* [Required action] Scan the data beneath this task and copy each line that includes "must".

Entries taken from a collection
Content starts

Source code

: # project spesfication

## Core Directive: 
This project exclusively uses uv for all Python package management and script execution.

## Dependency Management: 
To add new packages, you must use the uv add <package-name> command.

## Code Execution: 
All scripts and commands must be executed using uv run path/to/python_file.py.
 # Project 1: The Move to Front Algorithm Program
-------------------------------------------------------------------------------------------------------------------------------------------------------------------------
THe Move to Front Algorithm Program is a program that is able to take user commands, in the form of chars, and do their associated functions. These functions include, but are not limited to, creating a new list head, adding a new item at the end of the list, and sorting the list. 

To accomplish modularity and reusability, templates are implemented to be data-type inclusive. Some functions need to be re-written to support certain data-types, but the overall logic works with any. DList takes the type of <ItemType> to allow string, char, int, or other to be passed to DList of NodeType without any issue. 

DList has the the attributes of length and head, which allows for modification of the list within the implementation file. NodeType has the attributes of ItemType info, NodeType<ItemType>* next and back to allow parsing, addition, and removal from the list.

Content ends

* [Task solution]
To add new packages, you must use the uv add <package-name> command.
All scripts and commands must be executed using uv run path/to/python_file.py.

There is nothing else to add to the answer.